Art & Business: Jaką wystawą MOCAK zainaugurował swoją działalność?
Maria Anna Potocka:
Na otwarciu zaprezentowaliśmy pięć wystaw. Flagową jest „Historia w sztuce", pierwsza z serii prezentacji, w których kluczowe pojęcia cywilizacyjne zostają zderzone ze sztuką i ukazane w najbardziej niezwykłym wydaniu, czyli w spojrzeniu artysty. Po historii kolejnymi terminami, które weźmiemy na warsztat, będą „polityka" i „sztuka". Zaskakujące, jak wiele dzieł pasuje do tematów tych wystaw problemowych.
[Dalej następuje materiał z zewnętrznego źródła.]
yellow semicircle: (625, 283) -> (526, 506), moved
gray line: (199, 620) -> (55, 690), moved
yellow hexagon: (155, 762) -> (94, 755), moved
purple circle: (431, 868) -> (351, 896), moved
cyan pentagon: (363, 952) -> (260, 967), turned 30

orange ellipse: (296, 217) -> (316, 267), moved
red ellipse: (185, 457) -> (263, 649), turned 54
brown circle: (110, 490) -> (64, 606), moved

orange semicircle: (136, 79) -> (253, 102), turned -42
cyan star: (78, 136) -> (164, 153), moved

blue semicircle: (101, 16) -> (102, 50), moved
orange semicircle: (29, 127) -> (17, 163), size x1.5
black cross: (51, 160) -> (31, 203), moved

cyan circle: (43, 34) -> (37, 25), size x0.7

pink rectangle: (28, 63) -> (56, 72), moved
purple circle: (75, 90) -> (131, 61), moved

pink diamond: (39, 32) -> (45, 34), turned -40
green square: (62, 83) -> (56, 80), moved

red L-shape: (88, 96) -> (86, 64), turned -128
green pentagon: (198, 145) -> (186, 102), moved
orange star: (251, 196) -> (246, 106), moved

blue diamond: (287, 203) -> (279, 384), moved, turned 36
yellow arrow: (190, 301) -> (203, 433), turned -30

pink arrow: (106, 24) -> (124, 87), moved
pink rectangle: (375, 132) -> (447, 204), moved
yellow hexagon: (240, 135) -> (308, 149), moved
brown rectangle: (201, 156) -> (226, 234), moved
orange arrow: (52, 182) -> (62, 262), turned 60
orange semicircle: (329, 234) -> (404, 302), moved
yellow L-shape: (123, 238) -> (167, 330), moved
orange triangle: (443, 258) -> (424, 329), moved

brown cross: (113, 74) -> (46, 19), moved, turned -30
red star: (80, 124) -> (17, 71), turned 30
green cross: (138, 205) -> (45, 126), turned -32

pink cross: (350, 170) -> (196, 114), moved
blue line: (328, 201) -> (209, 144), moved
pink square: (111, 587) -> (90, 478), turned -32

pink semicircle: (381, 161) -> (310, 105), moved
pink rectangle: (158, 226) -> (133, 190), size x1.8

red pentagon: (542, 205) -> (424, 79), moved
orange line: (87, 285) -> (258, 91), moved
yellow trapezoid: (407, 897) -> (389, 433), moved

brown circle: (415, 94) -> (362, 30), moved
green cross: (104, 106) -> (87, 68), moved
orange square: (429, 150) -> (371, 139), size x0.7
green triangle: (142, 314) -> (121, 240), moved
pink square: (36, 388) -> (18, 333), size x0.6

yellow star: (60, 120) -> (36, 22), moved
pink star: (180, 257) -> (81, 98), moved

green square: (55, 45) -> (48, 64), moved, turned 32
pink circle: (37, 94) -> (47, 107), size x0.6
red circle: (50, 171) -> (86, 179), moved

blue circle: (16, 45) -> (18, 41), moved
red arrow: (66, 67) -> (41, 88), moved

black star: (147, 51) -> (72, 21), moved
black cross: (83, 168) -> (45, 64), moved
Okazuje się, że te podstawowe terminy cywilizacyjne produkują mnóstwo zaczepek artystycznych. „Historia w sztuce" jest prezentacją czterdziestu czterech artystów, od Matejki do Żmijewskiego, prezentacją międzynarodową, obejmującą wszystkie media. Wystawa bada, co w historii jest dla artystów najważniejsze, jak blisko do niej podchodzą, w jaki sposób ją personalizują. Dopiero w rękach artysty historia wydaje się naprawdę żywa. To podejście jest również widoczne w tekstach artystów zamieszczonych w katalogu, w których komentują oni własne dzieła. Ta międzynarodowa publikacja, która towarzyszy wystawie, zawiera również część eseistyczną, nieodnoszącą się bezpośrednio do prac, tylko rozważającą problemy na linii twórca–historyk. Szukamy odpowiedzi, czy artyści, czyli ludzie o prywatnych problemach i fascynacjach, o indywidualnych obsesjach, komentując wydarzenia historyczne, tworzą jakąś wartość dla historyków i historii. Czy taka operacja sztuki w jakiś sposób historii pomaga? Czy artysta pomaga nam pojąć historię zmanipulowaną przez „obiektywnych" historyków?